2013 Aralık ayında yaşanan yolsuzluk soruşturması büyük bir fırsatın
kaçırılması olarak hatırlanacak. Maalesef bu soruşturma Erdoğan ve
Gülen cemaati arasındaki iktidar kavgasının kurbanı oldu. Bu tarihi
boyutta bir trajedidir.
Başka bir deyişle, tamamen hukuki olması gereken bir süreç Aralık
2013’te tamamen siyasi bir sürece dönüştü. Tüm adli ve yargısal
soruşturmaların Gülen’ci savcılar tarafından yürütülmüş olması Erdoğan
için hayat kurtarıcı oldu.
O da bunu en iyi şekilde kullandı. Bir darbe girişiminin masum
kurbanı olduğuna Türk halkını ikna etti. Oysa yolsuzlukla ilgili
iddialar sadece hukuki boyutta ele alınmış olsaydı sonuç farklı
olabilirdi.
Aralarındaki “kan davası” yüzünden Gülen’in Erdoğan’ı siyaseten yok
etmek için yeterli nedeni vardı. Gülen’ci savcılar AKP içindeki
yolsuzluğu başından beri biliyordu. Ancak AKP kendi cemaatlerini
desteklediği sürece bunları görmezden geldiler.
İki taraf arasındaki ortaklık bitince de tetiği çekme kararı aldılar.
Bu İtalya’da yürütülen “Temiz Eller” operasyonunun Türk versiyonu
değildi. Tam tersine, iki mafya grubunun kazançları paylaşma konusunda
anlaşamadıkları için kavga etmeleri durumu vardı.
Bütün bunlara rağmen, Zarrab davası ve AKP’nin kirli çamaşırlarının
ortaya dökülmesi bir “gecikmiş adalet” hissi yaratıyor. Fakat bu adalet
hissi tamamen Erdoğan tarafından kontrol edilen bir Türkiye’de işe
yaramayacak. Hatta Erdoğan anti-Amerikan duyguları şahlandırarak PKK ve
Gülen’in bir Amerikan projesi olduğunu anlatmaya devam edecek.

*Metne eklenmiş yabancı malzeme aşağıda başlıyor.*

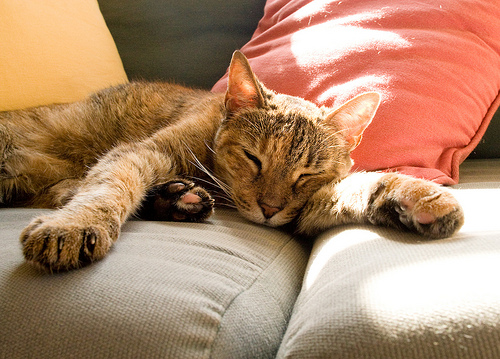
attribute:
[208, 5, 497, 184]
pillow — here, small, red, pink, peach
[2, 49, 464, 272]
cat — brown, sleeping, relaxed, striped, pink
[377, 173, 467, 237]
paw — here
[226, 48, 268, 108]
ear — here, pointy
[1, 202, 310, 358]
cushion — here, grey, brown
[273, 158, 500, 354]
cushion — grey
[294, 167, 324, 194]
right eye — closed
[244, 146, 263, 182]
left eye — open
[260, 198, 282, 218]
nose — small, pink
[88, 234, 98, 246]
claw — small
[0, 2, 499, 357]
couch — grey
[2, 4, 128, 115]
pillow — orange, yellow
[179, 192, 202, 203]
toe — pink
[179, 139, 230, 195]
whisker — white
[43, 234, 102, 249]
nails — sharp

Erdoğan bu krizi de atlatacak. Bankacalık sektörüne gelmesi beklenen
ekonomik cezalara rağmen ülkenin makroekonomik temelleri
sağlam. Erdoğan'ın önümüzdeki seçimleri kazanmasını sağlayacak kadar
sağlam.
Dirençli bir büyüme oranı ve güçlü bir kamu maliyesine sahip olan
Türk ekonomisi için siyasi riskler yeni bir durum değil. Evet, geçen yıl
içinde değer kaybeden Lira ve diğer mali etkenler yüzünden kamu
maliyesi ciddi seviyede itibar kaybetti.
Ancak Türkiye’nin kamu borcu ile GSMH oranı hala son derece iyi bir
değer olan yüzde 30 seviyesinde. Bu son on yıldaki mali disiplinin en
büyük başarısı ve Türkiye’nin yurtdışındaki kredibilitesini ayakta
tutuyor.
Türkiye’nin yaklaşmakta olan fırtınayı karşılayabilmek için bol
sayıda kamu kaynağı ve kredi alabilme kapasitesi var. Uzun lafın kısası,
Erdoğan düşüşte gibi görünebilir fakat kesinlikle hiçbir yere gitmiyor.